= Action item =
Below are records with pictures. Transcribe exactly, and only, the lines from the line with "ring mcp: (385, 249)" to the line with "ring mcp: (120, 197)", both ends included, but not the pictures.

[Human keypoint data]
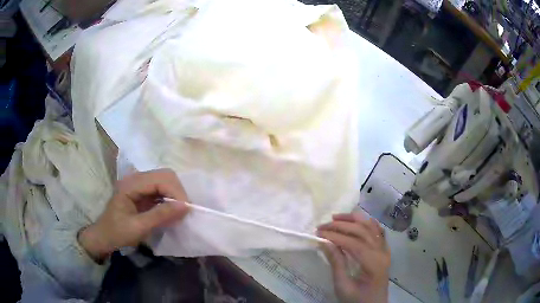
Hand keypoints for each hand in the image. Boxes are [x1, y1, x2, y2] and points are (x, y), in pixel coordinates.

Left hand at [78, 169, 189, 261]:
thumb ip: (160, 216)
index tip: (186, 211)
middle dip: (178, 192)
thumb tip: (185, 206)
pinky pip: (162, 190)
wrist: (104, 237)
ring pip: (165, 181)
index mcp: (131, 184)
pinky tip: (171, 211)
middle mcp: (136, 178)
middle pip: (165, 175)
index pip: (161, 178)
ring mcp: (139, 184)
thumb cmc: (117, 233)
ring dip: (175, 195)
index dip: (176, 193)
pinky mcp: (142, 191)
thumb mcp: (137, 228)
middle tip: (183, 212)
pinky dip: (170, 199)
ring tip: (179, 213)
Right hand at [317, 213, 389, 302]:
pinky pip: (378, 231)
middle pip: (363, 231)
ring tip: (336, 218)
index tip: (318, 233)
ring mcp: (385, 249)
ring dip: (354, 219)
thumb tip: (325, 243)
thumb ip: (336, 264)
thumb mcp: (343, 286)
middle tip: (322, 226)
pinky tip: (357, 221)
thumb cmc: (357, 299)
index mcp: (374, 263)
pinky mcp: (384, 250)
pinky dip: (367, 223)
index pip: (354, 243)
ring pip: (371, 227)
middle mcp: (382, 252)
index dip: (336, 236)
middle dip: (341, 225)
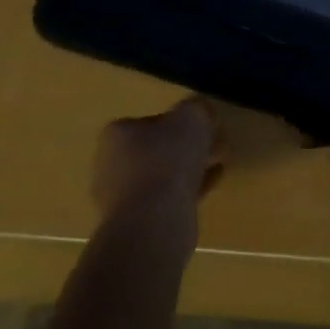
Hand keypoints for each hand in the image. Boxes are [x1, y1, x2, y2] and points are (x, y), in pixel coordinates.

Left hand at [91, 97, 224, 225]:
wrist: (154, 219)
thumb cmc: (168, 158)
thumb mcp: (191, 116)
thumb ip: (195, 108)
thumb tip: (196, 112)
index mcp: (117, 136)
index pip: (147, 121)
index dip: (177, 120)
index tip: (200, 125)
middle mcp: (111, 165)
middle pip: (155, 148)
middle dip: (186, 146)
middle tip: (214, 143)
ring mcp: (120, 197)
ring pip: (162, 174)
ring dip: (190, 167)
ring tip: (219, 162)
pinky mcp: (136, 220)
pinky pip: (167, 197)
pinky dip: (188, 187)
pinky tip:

= Response =
ring mcp: (385, 249)
ring dip: (354, 219)
thumb tip: (325, 243)
thumb ip: (336, 264)
thumb mcp: (343, 286)
middle tip: (322, 226)
pinky tip: (357, 221)
thumb cmc: (357, 299)
index mcp: (374, 263)
pinky mcp: (384, 250)
pinky dip: (367, 223)
index pip: (354, 243)
ring pip: (371, 227)
middle mcp: (382, 252)
index dip: (336, 236)
middle dip: (341, 225)
Hand keypoints for each hand in the image. Boxes are [x1, y1, x2, y2] and points are (x, y), in pixel coordinates.

Left hand at [91, 97, 224, 225]:
wrist: (154, 219)
thumb cmc: (168, 158)
thumb mcp: (191, 116)
thumb ip: (195, 108)
thumb tip: (196, 112)
index mcp: (117, 136)
index pip: (147, 121)
index dip: (177, 120)
index tip: (200, 125)
middle mcp: (111, 165)
middle pip: (155, 148)
middle dip: (186, 146)
middle tip: (214, 143)
ring mcp: (120, 197)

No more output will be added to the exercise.